- _Text segment_
◆ ◆ ◆

The last 12 months have brought seismic changes to most areas of life and the film industry has been no exception.
A year that began with a moment almost universally celebrated in Hollywood – Parasite’s best picture win at the Oscars – ends amid a raging debate over the future of cinema, after the shift towards streaming progressed at a rate sure to send shivers down the spine of any cinema owner.
Scrambling studios faced huge strategic decisions when the pandemic closed cinemas around the world in early 2020 and cut off a key source of income.
While many – including MGM with James Bond flick No Time To Die – tried to outrun the health crisis by delaying release, others – such as Disney with Mulan – turned to streaming.
Both decisions were decried by cinema chains.
No Time To Die was the first major blockbuster to be delayed as the enormity of the pandemic became apparent.
Its April release was pushed back to November, and then again to April next year. The latter move led to Cineworld temporarily closing more than 600 sites in the UK and the US as chains struggled to coax customers back through the doors after the initial lockdown.
Other films pushed from 2020 included sci-fi epic Dune, action sequel Top Gun: Maverick, Marvel tentpole Black Widow, horror flick A Quiet Place Part II and Ghostbusters: Afterlife.
Notably, one blockbuster did arrive in the summer – British-American filmmaker Christopher Nolan, a staunch defender of the cinematic experience, did his best to throw a lifeline to cinemas with the August release of his time-bending espionage thriller Tenet.

◆ ◆ ◆

- _What the task requires_
Carry on the article about the film industry's pandemic year, starting right after its last sentence on Christopher Nolan's August release of Tenet.

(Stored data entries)
◆ ◆ ◆

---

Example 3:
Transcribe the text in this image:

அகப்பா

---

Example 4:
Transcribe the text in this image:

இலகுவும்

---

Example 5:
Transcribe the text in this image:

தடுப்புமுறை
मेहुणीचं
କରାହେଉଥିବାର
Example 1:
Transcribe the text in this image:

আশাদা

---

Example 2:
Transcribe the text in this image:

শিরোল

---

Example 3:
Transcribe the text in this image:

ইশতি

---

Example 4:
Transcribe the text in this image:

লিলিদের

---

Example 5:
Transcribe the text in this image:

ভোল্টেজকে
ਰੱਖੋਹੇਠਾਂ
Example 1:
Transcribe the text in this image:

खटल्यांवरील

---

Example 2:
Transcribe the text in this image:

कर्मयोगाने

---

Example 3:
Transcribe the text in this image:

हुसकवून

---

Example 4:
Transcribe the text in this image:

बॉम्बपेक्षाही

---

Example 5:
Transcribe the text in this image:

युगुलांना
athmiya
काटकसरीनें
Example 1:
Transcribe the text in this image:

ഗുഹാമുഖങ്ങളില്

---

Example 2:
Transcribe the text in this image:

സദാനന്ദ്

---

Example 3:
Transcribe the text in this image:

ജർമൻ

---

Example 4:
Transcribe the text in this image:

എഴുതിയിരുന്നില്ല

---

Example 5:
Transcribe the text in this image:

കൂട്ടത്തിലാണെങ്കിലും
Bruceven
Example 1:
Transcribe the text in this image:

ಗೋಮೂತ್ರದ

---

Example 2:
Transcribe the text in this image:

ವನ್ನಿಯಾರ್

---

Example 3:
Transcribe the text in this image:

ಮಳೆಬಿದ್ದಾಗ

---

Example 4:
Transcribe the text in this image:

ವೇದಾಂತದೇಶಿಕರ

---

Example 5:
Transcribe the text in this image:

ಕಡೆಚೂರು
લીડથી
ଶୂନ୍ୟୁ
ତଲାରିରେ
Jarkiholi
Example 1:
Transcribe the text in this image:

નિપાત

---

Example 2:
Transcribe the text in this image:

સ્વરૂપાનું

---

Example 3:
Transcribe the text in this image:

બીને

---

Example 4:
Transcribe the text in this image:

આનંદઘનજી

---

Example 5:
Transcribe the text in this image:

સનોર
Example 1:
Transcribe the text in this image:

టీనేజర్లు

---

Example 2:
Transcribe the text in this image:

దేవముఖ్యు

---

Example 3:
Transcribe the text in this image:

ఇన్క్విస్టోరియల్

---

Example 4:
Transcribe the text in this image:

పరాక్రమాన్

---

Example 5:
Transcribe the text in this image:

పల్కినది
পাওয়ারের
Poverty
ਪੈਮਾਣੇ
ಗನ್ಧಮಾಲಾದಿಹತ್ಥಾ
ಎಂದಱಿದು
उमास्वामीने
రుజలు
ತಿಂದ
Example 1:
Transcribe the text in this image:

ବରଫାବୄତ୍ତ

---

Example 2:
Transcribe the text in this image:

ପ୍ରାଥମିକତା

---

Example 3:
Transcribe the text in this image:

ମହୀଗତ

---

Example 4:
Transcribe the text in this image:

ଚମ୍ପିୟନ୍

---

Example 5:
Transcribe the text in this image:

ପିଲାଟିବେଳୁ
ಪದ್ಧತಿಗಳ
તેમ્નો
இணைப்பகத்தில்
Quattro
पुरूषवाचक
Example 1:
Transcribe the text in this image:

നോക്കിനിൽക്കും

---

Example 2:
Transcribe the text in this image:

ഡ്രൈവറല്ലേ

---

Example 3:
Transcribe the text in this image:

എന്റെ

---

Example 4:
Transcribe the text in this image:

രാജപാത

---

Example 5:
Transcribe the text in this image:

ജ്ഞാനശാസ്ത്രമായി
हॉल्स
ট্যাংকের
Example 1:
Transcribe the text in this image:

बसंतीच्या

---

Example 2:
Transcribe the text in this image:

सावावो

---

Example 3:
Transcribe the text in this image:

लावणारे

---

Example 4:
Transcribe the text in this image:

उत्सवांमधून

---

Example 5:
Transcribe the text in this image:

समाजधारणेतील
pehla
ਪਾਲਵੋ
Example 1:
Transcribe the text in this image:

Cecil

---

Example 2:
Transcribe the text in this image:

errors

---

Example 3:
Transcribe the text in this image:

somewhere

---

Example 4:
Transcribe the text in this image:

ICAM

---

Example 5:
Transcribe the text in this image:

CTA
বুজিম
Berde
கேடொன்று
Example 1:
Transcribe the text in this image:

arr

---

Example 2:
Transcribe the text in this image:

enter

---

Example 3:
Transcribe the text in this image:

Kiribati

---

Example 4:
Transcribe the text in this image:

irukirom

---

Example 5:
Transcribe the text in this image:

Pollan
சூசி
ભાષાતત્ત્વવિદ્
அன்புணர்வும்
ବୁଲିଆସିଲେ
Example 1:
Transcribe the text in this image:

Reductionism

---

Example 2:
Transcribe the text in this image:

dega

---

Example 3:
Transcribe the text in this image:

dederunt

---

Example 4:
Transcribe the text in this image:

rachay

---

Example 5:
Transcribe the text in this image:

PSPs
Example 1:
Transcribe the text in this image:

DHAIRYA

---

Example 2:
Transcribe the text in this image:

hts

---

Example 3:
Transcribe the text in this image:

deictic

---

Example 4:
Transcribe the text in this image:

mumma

◆ ◆ ◆

- _Answer section_
Warner Bros may wish it could turn the clock back to before it made the bold move, after its reward was a disappointing box office return, especially in the US where cinemas in the key markets of Los Angeles and New York remained closed.
Tenet’s relative failure may have played into WarnerMedia’s announcement earlier this month that its entire slate of 2021 films will arrive on the HBO Max streaming service at the same time as in cinemas in the US.
The move shook the industry and provoked fury in some quarters.
Nolan and his fellow A-list director Denis Villeneuve – whose latest film Dune will fall under Warner Bros’ new strategy – were among those openly criticising the entertainment giant.
Nolan was especially strident in his criticism, saying: “Some of our industry’s biggest filmmakers and most important movie stars went to bed the night before thinking they were working for the greatest movie studio and woke up to find out they were working for the worst streaming service.”
Supporters of WarnerMedia’s strategy to boost subscriptions to HBO Max pointed to the success of Netflix and Disney+, which have gone from strength to strength during the pandemic.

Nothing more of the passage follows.